▶ Dataset entries

<<<<

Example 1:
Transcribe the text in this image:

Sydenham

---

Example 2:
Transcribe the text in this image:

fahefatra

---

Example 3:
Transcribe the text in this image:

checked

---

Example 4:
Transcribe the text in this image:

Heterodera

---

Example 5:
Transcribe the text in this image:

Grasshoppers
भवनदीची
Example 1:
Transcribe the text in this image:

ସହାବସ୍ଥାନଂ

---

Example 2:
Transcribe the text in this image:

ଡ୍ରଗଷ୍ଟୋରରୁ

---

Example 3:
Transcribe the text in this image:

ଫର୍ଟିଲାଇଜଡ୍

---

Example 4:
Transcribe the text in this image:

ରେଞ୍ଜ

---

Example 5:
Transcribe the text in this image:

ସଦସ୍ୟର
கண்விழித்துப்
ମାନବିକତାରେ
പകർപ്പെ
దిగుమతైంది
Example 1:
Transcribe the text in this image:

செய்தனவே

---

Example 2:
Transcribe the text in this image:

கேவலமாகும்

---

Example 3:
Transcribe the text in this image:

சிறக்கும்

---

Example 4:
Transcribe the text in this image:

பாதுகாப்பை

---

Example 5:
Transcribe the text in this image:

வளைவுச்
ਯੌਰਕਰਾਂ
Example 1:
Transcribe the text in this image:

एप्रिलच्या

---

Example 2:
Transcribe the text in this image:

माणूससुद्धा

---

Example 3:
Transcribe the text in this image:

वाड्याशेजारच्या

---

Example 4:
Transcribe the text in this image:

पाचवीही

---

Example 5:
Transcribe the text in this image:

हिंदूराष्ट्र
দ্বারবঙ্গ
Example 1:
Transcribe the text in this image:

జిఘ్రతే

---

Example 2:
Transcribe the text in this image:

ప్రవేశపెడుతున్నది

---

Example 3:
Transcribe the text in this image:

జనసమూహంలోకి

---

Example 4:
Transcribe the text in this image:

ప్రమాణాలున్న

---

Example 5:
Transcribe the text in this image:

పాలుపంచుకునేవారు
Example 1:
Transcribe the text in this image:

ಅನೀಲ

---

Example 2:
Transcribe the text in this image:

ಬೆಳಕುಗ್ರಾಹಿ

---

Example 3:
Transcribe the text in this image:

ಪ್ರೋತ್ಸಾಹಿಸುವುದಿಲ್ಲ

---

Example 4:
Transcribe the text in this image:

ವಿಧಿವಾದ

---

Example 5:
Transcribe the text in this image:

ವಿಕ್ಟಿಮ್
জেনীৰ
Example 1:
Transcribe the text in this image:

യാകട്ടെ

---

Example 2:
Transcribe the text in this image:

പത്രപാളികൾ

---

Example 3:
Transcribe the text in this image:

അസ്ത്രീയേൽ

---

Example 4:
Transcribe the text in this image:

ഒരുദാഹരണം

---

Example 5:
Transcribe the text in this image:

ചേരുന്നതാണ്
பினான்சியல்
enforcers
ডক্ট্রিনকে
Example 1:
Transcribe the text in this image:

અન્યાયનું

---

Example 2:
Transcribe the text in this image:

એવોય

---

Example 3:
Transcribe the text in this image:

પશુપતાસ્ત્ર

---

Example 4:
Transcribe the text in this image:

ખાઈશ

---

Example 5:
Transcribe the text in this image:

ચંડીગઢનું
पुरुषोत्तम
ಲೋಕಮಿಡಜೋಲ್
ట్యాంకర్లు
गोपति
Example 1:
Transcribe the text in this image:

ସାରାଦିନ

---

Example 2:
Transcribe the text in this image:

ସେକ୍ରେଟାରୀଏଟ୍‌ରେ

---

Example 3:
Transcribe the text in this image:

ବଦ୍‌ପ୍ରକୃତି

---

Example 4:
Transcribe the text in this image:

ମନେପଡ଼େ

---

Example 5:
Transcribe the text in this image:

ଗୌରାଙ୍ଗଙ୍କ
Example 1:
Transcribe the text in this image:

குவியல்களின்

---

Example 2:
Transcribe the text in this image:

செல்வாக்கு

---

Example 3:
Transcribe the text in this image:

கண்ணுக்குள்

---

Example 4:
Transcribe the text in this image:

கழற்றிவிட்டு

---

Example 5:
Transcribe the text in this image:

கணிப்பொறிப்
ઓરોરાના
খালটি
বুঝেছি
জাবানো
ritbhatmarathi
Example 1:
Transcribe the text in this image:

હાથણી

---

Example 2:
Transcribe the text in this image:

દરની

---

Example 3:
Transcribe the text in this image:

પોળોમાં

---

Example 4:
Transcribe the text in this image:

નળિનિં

>>>>

▶ WHAT THIS TASK INVOLVES
The required response is a complete, exact copy of the records.

▶ WRITTEN ANSWER
Example 1:
Transcribe the text in this image:

Sydenham

---

Example 2:
Transcribe the text in this image:

fahefatra

---

Example 3:
Transcribe the text in this image:

checked

---

Example 4:
Transcribe the text in this image:

Heterodera

---

Example 5:
Transcribe the text in this image:

Grasshoppers
भवनदीची
Example 1:
Transcribe the text in this image:

ସହାବସ୍ଥାନଂ

---

Example 2:
Transcribe the text in this image:

ଡ୍ରଗଷ୍ଟୋରରୁ

---

Example 3:
Transcribe the text in this image:

ଫର୍ଟିଲାଇଜଡ୍

---

Example 4:
Transcribe the text in this image:

ରେଞ୍ଜ

---

Example 5:
Transcribe the text in this image:

ସଦସ୍ୟର
கண்விழித்துப்
ମାନବିକତାରେ
പകർപ്പെ
దిగుమతైంది
Example 1:
Transcribe the text in this image:

செய்தனவே

---

Example 2:
Transcribe the text in this image:

கேவலமாகும்

---

Example 3:
Transcribe the text in this image:

சிறக்கும்

---

Example 4:
Transcribe the text in this image:

பாதுகாப்பை

---

Example 5:
Transcribe the text in this image:

வளைவுச்
ਯੌਰਕਰਾਂ
Example 1:
Transcribe the text in this image:

एप्रिलच्या

---

Example 2:
Transcribe the text in this image:

माणूससुद्धा

---

Example 3:
Transcribe the text in this image:

वाड्याशेजारच्या

---

Example 4:
Transcribe the text in this image:

पाचवीही

---

Example 5:
Transcribe the text in this image:

हिंदूराष्ट्र
দ্বারবঙ্গ
Example 1:
Transcribe the text in this image:

జిఘ్రతే

---

Example 2:
Transcribe the text in this image:

ప్రవేశపెడుతున్నది

---

Example 3:
Transcribe the text in this image:

జనసమూహంలోకి

---

Example 4:
Transcribe the text in this image:

ప్రమాణాలున్న

---

Example 5:
Transcribe the text in this image:

పాలుపంచుకునేవారు
Example 1:
Transcribe the text in this image:

ಅನೀಲ

---

Example 2:
Transcribe the text in this image:

ಬೆಳಕುಗ್ರಾಹಿ

---

Example 3:
Transcribe the text in this image:

ಪ್ರೋತ್ಸಾಹಿಸುವುದಿಲ್ಲ

---

Example 4:
Transcribe the text in this image:

ವಿಧಿವಾದ

---

Example 5:
Transcribe the text in this image:

ವಿಕ್ಟಿಮ್
জেনীৰ
Example 1:
Transcribe the text in this image:

യാകട്ടെ

---

Example 2:
Transcribe the text in this image:

പത്രപാളികൾ

---

Example 3:
Transcribe the text in this image:

അസ്ത്രീയേൽ

---

Example 4:
Transcribe the text in this image:

ഒരുദാഹരണം

---

Example 5:
Transcribe the text in this image:

ചേരുന്നതാണ്
பினான்சியல்
enforcers
ডক্ট্রিনকে
Example 1:
Transcribe the text in this image:

અન્યાયનું

---

Example 2:
Transcribe the text in this image:

એવોય

---

Example 3:
Transcribe the text in this image:

પશુપતાસ્ત્ર

---

Example 4:
Transcribe the text in this image:

ખાઈશ

---

Example 5:
Transcribe the text in this image:

ચંડીગઢનું
पुरुषोत्तम
ಲೋಕಮಿಡಜೋಲ್
ట్యాంకర్లు
गोपति
Example 1:
Transcribe the text in this image:

ସାରାଦିନ

---

Example 2:
Transcribe the text in this image:

ସେକ୍ରେଟାରୀଏଟ୍‌ରେ

---

Example 3:
Transcribe the text in this image:

ବଦ୍‌ପ୍ରକୃତି

---

Example 4:
Transcribe the text in this image:

ମନେପଡ଼େ

---

Example 5:
Transcribe the text in this image:

ଗୌରାଙ୍ଗଙ୍କ
Example 1:
Transcribe the text in this image:

குவியல்களின்

---

Example 2:
Transcribe the text in this image:

செல்வாக்கு

---

Example 3:
Transcribe the text in this image:

கண்ணுக்குள்

---

Example 4:
Transcribe the text in this image:

கழற்றிவிட்டு

---

Example 5:
Transcribe the text in this image:

கணிப்பொறிப்
ઓરોરાના
খালটি
বুঝেছি
জাবানো
ritbhatmarathi
Example 1:
Transcribe the text in this image:

હાથણી

---

Example 2:
Transcribe the text in this image:

દરની

---

Example 3:
Transcribe the text in this image:

પોળોમાં

---

Example 4:
Transcribe the text in this image:

નળિનિં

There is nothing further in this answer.